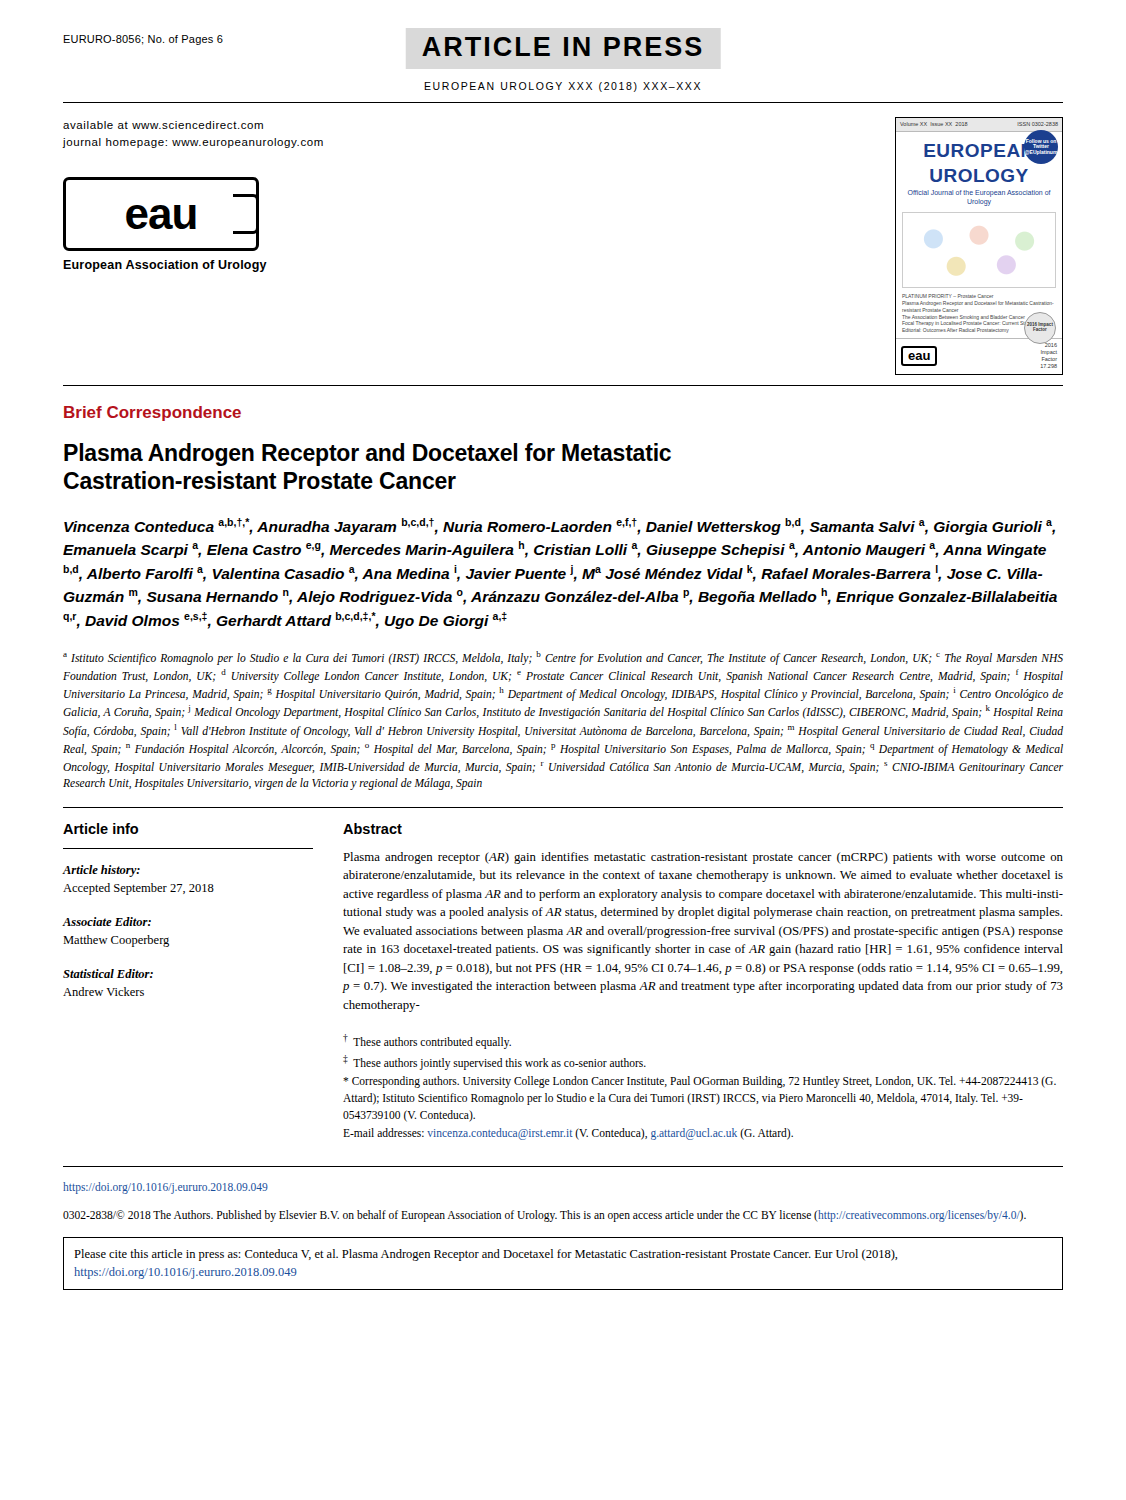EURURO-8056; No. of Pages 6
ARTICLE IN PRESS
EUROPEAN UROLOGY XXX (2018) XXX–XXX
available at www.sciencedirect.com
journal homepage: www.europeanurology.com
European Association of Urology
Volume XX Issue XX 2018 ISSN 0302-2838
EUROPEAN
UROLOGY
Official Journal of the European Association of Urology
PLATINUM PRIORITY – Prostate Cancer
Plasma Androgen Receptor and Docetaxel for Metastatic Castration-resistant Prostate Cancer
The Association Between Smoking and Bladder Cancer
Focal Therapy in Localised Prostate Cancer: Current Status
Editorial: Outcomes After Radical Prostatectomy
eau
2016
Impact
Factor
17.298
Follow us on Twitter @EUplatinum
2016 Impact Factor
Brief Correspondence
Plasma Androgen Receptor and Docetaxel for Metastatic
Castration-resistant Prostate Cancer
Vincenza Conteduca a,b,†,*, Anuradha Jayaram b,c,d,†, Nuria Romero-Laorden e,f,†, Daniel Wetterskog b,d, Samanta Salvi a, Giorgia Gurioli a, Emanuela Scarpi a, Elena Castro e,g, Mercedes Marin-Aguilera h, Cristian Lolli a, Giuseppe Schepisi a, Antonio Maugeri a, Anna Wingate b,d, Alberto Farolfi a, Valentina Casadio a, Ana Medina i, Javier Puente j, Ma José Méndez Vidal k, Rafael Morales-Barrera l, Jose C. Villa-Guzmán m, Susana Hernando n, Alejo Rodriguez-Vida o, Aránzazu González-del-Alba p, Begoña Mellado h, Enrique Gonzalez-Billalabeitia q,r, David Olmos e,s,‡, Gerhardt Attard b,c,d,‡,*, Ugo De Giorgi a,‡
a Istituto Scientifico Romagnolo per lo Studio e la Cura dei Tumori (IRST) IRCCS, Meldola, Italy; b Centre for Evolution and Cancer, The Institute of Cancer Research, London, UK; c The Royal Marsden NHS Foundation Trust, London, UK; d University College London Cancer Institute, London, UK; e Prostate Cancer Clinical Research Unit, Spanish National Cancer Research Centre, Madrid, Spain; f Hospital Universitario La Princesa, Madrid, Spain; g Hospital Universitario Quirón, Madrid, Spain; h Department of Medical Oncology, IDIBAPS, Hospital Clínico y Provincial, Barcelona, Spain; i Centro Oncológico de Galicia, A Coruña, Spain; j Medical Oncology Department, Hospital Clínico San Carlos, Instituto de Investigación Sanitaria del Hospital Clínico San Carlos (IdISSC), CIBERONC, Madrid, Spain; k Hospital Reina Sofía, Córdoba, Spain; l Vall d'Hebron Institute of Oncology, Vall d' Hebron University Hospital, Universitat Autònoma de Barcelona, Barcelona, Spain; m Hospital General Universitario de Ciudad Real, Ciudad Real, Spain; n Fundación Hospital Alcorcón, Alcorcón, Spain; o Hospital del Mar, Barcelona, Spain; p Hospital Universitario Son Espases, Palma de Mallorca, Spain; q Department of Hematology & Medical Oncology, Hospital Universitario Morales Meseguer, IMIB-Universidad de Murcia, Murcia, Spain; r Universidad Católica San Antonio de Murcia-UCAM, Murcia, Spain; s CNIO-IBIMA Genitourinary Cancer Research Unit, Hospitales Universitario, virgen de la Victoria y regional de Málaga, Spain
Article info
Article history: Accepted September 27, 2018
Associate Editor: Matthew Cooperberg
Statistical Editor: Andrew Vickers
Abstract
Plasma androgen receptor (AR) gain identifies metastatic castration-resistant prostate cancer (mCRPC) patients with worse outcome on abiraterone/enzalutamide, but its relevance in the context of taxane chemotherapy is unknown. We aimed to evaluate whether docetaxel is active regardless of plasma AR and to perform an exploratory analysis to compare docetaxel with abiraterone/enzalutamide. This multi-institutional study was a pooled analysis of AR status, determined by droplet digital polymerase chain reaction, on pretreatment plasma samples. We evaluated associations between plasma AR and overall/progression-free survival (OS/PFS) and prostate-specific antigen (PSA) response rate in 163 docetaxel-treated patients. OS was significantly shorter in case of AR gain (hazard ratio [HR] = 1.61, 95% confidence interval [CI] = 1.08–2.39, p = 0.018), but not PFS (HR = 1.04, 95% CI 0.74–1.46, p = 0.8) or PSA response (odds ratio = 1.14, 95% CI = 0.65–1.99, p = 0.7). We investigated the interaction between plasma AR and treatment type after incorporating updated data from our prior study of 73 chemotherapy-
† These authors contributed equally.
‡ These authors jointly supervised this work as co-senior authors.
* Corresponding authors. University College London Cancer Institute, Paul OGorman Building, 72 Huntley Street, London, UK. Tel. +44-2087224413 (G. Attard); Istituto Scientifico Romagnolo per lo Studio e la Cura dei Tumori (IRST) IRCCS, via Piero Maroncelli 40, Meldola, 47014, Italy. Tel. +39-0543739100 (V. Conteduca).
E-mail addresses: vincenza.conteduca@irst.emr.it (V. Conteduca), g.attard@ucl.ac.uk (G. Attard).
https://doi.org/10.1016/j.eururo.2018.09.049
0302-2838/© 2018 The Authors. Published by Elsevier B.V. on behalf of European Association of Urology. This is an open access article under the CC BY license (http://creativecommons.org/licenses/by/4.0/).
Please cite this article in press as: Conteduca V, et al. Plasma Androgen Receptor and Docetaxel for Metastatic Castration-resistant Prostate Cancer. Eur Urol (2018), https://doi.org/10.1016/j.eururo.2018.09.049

-*-*-

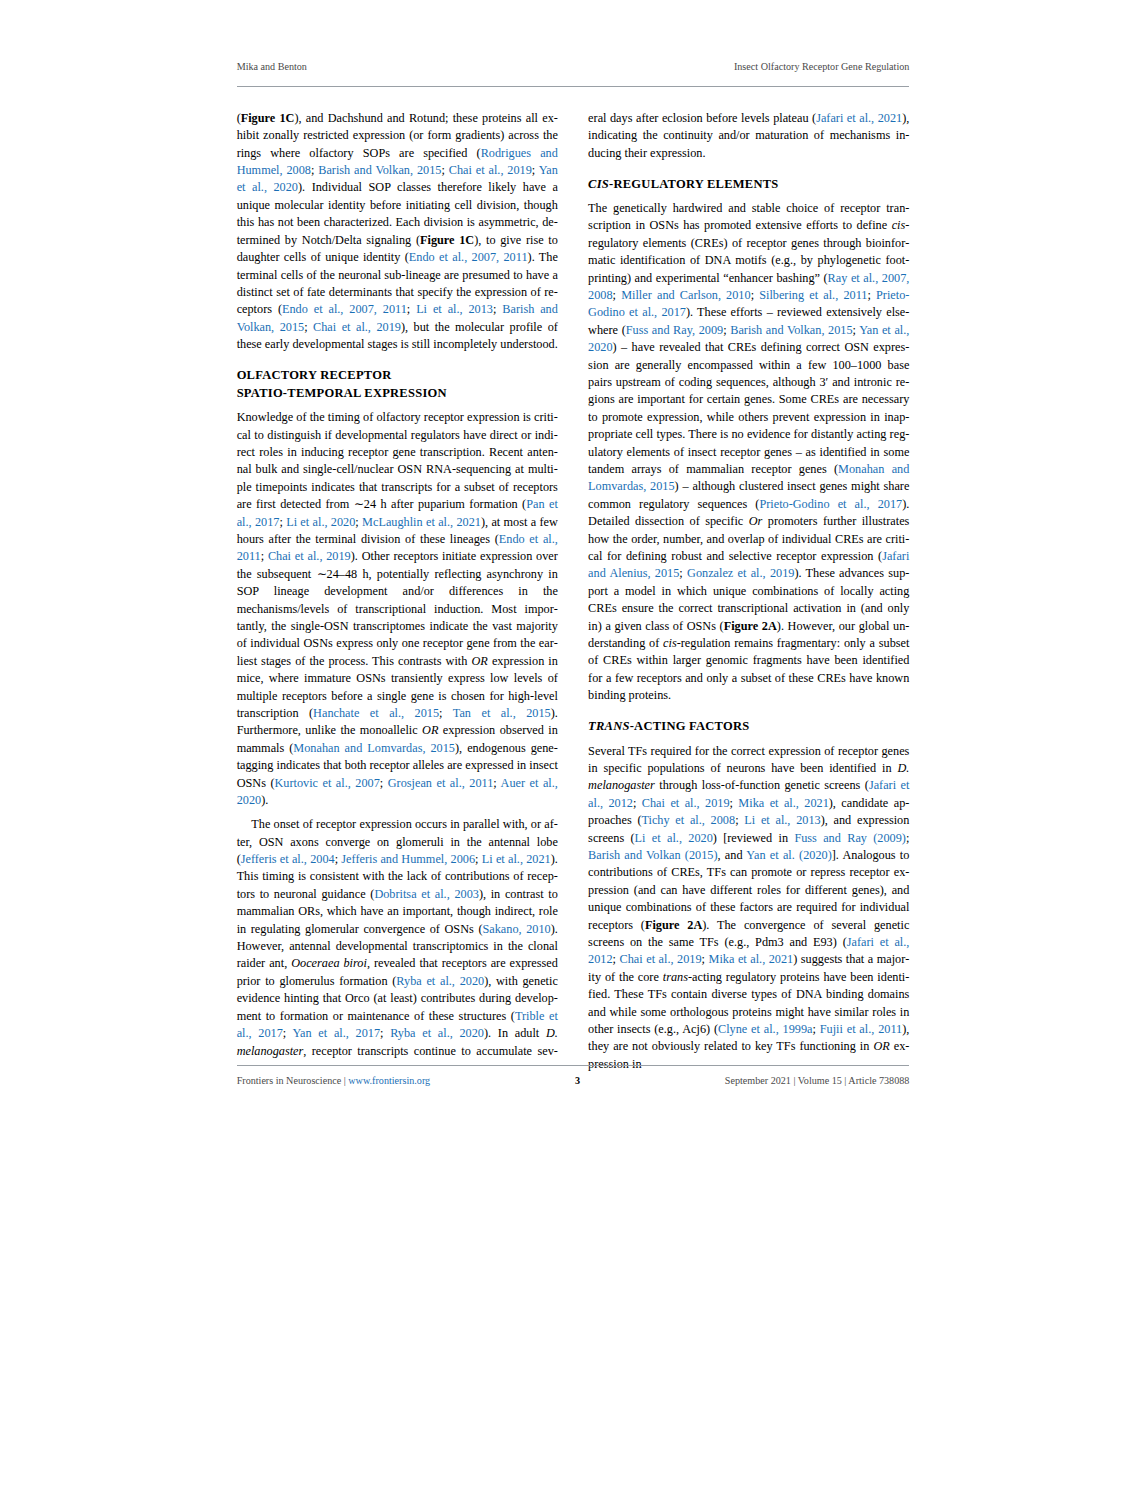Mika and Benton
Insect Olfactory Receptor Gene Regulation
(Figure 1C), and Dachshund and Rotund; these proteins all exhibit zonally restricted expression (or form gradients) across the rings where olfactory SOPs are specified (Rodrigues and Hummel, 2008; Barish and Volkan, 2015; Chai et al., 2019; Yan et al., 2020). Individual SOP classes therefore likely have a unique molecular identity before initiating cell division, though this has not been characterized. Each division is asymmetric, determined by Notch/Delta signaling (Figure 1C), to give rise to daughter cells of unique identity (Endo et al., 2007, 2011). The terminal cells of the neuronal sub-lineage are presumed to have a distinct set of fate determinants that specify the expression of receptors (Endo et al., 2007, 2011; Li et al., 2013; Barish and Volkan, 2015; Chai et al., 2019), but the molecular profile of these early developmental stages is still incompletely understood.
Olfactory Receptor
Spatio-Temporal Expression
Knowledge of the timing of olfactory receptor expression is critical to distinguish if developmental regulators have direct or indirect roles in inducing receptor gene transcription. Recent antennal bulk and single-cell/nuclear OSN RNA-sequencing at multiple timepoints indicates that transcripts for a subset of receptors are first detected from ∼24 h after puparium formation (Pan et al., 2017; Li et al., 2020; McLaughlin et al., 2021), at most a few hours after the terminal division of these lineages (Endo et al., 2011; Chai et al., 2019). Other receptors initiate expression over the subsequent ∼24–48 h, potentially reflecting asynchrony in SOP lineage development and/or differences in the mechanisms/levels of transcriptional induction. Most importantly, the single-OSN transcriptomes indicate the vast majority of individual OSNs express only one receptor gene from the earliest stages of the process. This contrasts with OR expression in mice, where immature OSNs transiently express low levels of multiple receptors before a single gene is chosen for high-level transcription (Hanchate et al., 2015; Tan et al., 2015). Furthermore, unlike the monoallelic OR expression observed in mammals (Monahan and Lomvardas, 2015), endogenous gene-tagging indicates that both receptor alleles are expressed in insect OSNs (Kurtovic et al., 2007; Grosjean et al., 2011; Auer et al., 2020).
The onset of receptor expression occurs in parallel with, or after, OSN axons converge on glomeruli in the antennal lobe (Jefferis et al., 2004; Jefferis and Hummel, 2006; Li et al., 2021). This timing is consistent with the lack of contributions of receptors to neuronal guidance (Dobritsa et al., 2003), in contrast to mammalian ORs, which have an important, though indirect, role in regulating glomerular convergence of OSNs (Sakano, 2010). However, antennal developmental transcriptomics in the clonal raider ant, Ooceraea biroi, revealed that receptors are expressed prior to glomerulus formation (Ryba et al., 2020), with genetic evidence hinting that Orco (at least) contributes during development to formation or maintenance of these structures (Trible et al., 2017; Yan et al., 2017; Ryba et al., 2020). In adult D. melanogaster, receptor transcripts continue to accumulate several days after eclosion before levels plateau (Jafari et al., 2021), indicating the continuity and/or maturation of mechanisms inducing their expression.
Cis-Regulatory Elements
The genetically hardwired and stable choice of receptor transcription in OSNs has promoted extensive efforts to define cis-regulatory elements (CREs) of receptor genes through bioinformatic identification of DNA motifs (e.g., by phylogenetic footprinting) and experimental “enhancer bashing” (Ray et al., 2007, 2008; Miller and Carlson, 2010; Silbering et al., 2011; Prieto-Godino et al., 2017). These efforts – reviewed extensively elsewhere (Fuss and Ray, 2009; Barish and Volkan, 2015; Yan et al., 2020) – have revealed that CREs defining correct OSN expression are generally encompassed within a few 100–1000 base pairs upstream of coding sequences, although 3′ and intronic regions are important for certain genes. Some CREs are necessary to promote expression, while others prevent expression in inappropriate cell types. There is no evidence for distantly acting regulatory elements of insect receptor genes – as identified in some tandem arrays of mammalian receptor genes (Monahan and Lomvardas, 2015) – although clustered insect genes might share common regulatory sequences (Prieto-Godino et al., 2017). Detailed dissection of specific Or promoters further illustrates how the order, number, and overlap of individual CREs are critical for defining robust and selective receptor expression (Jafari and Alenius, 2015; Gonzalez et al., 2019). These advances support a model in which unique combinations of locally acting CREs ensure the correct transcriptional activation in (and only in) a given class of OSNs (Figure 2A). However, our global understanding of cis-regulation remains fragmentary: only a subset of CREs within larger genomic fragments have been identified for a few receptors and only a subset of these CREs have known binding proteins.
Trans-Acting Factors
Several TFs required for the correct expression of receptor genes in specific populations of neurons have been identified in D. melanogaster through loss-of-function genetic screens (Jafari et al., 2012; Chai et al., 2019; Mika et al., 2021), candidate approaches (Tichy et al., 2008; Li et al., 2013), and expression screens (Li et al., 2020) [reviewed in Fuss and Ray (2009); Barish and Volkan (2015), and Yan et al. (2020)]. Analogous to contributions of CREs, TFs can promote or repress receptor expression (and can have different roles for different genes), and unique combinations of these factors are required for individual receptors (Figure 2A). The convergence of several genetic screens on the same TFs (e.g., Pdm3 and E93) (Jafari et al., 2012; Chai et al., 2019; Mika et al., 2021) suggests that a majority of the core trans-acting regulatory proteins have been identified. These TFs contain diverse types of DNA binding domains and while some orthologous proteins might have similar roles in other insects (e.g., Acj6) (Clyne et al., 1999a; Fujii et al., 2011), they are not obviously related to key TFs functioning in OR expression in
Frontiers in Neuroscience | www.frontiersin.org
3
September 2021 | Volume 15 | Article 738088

-*-*-

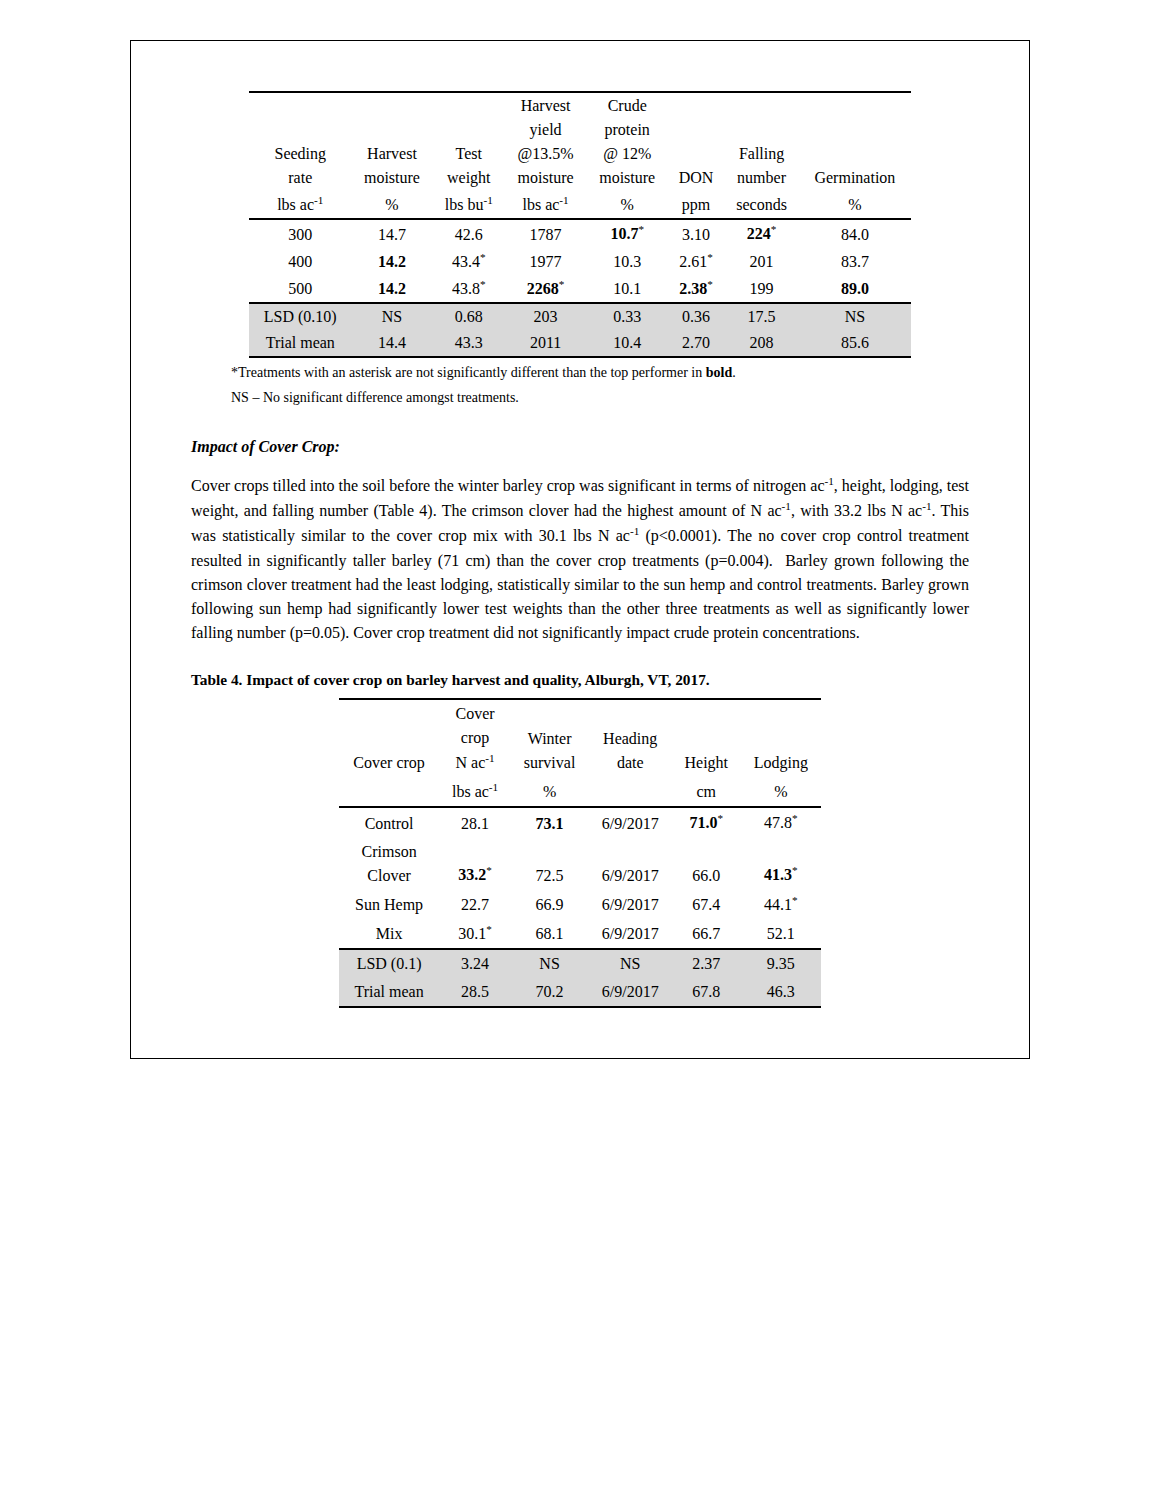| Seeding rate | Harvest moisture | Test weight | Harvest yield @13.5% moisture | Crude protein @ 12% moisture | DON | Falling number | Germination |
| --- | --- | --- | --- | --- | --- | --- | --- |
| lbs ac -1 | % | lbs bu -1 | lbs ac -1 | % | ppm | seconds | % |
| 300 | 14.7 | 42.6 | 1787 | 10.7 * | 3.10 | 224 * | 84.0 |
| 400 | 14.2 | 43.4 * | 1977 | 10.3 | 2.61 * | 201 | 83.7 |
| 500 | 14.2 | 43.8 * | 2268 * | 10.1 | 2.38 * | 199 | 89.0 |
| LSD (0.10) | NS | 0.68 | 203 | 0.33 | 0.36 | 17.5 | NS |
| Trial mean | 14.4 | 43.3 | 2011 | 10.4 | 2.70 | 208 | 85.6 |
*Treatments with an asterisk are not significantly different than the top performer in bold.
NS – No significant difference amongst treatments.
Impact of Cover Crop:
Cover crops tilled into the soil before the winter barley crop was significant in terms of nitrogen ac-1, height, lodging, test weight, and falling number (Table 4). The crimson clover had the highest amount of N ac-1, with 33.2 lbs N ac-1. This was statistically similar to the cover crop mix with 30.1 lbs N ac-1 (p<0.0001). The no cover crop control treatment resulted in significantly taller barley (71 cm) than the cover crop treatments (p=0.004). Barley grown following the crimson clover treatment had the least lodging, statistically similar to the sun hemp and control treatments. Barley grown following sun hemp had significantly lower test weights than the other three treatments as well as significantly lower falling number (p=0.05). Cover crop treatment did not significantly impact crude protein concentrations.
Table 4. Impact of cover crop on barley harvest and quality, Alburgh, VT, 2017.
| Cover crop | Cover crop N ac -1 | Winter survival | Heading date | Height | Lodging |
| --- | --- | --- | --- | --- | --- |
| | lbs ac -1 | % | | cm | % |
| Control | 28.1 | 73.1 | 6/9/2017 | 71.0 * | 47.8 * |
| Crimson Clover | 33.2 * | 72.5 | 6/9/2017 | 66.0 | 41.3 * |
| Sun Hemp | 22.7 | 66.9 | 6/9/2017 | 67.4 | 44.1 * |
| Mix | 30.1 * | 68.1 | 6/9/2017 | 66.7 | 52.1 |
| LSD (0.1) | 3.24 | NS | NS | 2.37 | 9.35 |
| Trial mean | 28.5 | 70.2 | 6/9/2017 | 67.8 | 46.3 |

-*-*-

• **Work order**: Report every line above that has the string "Volume" in it.

• **Problem solution**:
Volume XX Issue XX 2018 ISSN 0302-2838
September 2021 | Volume 15 | Article 738088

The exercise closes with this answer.